26. The method of claim 25, wherein CD73 is measured and an expression level of CD73 less than 4.3 ng/mL is indicative of a better prognosis.

27. (canceled)

28. (canceled)

29. (canceled)

30. (canceled)

31. (canceled)

32. (canceled)

33. (canceled)

34. (canceled)

35. (canceled)

36. (canceled)

37. The method of claim 23, wherein the cancer is selected from the group consisting of colorectal, pancreatic, liver, esophageal, gastric, small bowel, cholangiocarcinoma, lung, head and neck, thyroid, melanoma, breast, renal, bladder, ovarian, uterine, prostate, lymphomas, leukemias, neuroendocrine, glioblastoma or any other form of brain cancer.

38. (canceled)

39. The method of claim 23, wherein a better prognosis indicates longer overall survival or longer progression free survival as compared to controls.

40. A method of treating cancer in a subject, comprising having determined an expression level of at least one biomarker selected from CD73, HER3, EGF, EGFR, HB-EGF, BTC, HER2, HER4, and DUSP4 in a biological sample from the subject; selecting a treatment regimen for the subject based on the expression of at least one of the biomarkers, and administering a therapeutically effective amount of an EGFR targeting agent in the subject if the cancer is predicted to be responsive to the EGFR targeting agent.

41. The method of claim 40, wherein the expression level of the biomarker is the protein expression level, or the mRNA expression level.

42. The method of claim 41, wherein the biological sample is a blood sample, serum sample, tumor sample or a cancer cell sample.

43. The method of claim 42, wherein the biomarker comprises CD73 and the treatment regimen comprises a EGFR targeting agent when the protein expression level of CD73 is more than 4.3 ng/mL.

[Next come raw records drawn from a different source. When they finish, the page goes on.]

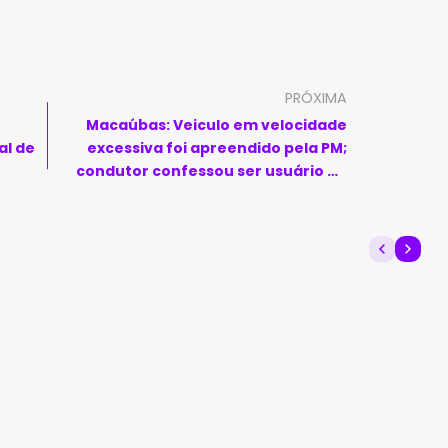
PRÓXIMA
Macaúbas: Veiculo em velocidade
al de
excessiva foi apreendido pela PM;
condutor confessou ser usuário de
entorpecente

44. The method of claim 42, wherein the biomarker comprises HER3 and the treatment regimen comprises a EGFR targeting agent when the protein expression level of HER3 is more than 11 ng/mL.

45. (canceled)

46. (canceled)

47. (canceled)

48. (canceled)

49. (canceled)

50. The method of claim 42, wherein the biomarker comprises CD73 and the treatment regimen comprises a EGFR targeting agent when the mRNA expression level of CD73 is higher than a reference level.

51. The method of claim 42, wherein the biomarker comprises HER3 and the subject is KRAS-WT and the treatment regimen comprises a EGFR targeting agent when the mRNA expression level of HER3 lower than a reference level.

52. (canceled)

53. (canceled)

54. (canceled)

55. (canceled)

56. (canceled)

57. The method of claim 40, wherein the cancer is selected from the group consisting of colorectal, pancreatic, liver, esophageal, gastric, small bowel, cholangiocarcinoma, lung, head and neck, thyroid, melanoma, breast, renal, bladder, ovarian, uterine, prostate, lymphomas, leukemias, neuroendocrine, glioblastoma or any other form of brain cancer.

58. (canceled)

59. The method of claim 40, wherein the treatment regimen further comprises a chemotherapy agent.

60. The method of claim 40, wherein the EGFR targeting agent is cetuximab.